■ **REQUIRED WORK**
Repeat the lines of the data exactly, from the first one through the one that contains "b.classList.remove('active');".

■ **LISTED RECORDS**
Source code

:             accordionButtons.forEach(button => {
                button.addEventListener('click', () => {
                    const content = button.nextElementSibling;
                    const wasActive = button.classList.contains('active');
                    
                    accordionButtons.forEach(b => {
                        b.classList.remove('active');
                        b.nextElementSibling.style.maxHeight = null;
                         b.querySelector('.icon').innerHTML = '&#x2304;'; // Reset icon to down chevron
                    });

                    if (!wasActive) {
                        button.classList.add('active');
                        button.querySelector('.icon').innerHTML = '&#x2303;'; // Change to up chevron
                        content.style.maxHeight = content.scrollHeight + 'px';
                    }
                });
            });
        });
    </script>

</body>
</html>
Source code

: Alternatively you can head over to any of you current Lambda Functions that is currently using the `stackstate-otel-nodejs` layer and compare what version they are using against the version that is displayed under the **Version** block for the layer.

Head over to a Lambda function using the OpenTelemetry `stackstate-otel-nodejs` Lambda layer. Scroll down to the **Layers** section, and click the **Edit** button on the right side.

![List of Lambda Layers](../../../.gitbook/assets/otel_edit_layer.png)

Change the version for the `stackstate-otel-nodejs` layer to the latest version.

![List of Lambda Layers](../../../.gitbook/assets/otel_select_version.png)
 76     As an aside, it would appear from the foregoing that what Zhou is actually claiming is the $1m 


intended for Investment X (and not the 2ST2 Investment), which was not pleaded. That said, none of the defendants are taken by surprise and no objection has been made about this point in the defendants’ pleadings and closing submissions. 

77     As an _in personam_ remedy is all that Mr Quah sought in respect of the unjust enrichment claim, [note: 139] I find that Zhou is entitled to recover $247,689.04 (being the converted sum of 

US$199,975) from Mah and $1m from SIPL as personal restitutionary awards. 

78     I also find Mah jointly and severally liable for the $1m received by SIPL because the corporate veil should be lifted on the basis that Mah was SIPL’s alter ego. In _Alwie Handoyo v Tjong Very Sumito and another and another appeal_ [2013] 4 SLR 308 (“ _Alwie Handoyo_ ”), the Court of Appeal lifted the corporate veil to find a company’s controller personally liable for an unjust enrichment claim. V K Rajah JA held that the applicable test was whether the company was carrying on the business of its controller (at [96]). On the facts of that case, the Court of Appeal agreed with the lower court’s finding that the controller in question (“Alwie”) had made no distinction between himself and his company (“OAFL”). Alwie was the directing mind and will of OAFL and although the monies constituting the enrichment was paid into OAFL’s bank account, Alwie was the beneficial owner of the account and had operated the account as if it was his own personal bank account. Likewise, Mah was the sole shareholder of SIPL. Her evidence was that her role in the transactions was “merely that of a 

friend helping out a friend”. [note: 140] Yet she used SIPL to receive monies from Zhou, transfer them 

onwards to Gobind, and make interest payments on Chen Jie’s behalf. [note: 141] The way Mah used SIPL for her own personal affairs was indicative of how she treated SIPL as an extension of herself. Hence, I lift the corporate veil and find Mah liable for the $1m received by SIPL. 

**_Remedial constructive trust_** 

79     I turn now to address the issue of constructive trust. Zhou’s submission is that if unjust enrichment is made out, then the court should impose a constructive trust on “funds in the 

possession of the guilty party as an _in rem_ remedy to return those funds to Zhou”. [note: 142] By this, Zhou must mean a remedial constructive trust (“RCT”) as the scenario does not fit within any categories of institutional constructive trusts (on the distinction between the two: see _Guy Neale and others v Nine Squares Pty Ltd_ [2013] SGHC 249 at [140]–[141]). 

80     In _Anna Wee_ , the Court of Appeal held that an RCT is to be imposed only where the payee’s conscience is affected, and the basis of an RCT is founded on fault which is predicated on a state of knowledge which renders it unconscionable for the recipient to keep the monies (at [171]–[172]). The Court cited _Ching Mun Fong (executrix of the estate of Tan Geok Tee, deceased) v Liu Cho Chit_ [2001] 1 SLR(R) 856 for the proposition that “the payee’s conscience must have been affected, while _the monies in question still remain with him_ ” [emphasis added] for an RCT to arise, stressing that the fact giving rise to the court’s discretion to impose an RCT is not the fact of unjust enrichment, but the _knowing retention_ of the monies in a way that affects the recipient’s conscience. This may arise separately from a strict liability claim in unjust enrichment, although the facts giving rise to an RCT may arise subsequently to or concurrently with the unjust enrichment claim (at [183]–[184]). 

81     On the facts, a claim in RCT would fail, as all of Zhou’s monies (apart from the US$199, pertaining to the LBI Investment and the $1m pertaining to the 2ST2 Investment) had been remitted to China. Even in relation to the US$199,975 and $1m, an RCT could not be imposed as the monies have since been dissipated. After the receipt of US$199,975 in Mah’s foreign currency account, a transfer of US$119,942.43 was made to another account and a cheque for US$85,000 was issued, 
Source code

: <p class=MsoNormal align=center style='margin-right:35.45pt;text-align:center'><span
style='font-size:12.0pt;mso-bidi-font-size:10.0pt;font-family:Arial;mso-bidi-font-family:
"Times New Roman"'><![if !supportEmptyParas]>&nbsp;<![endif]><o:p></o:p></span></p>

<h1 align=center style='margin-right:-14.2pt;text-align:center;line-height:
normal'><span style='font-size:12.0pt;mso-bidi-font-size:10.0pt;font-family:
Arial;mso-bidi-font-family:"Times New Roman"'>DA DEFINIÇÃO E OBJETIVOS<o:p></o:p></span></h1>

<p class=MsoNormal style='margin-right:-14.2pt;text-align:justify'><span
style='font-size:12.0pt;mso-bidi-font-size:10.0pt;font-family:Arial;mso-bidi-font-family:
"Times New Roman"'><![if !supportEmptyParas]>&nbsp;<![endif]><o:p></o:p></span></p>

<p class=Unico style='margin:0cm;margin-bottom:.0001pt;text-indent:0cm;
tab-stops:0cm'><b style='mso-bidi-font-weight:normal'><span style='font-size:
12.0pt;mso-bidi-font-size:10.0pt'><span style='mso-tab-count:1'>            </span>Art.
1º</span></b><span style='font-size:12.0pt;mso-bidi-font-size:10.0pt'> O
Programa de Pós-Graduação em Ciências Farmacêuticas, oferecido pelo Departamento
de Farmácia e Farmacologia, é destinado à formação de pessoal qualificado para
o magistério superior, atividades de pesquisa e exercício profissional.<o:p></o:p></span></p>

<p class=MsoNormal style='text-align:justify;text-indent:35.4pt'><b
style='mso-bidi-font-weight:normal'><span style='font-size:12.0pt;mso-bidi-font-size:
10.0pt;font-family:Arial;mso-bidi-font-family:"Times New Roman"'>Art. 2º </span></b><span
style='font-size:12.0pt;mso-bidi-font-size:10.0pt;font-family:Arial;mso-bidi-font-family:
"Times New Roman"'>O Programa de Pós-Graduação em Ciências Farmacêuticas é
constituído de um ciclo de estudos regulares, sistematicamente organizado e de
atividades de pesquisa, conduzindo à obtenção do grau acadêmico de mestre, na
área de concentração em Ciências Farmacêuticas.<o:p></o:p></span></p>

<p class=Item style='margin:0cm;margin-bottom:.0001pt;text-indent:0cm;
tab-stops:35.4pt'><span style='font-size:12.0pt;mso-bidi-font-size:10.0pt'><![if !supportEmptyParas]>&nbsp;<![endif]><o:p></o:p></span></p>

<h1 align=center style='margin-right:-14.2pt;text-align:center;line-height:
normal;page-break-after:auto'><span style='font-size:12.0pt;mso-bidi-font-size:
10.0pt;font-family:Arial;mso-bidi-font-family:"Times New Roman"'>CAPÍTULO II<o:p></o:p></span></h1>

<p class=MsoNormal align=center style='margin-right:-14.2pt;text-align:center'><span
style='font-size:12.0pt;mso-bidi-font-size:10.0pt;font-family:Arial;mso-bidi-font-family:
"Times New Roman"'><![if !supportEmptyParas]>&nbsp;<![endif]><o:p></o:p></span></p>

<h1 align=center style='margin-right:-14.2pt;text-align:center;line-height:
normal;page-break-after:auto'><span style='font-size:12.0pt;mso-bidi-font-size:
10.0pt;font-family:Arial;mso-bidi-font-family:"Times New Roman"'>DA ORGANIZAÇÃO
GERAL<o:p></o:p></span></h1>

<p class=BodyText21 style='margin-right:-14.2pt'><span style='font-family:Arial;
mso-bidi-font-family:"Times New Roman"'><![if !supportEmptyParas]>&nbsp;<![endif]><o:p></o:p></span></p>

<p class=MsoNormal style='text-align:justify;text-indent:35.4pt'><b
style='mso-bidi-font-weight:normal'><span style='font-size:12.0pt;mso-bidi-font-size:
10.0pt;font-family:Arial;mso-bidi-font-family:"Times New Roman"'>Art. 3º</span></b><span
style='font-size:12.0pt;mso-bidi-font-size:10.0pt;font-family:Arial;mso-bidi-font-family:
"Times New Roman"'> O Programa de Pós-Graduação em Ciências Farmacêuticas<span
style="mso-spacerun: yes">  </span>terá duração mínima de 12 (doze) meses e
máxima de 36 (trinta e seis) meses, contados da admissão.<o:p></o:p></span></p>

■ **RESULT OF THIS EXERCISE**
Source code

:             accordionButtons.forEach(button => {
                button.addEventListener('click', () => {
                    const content = button.nextElementSibling;
                    const wasActive = button.classList.contains('active');
                    
                    accordionButtons.forEach(b => {
                        b.classList.remove('active');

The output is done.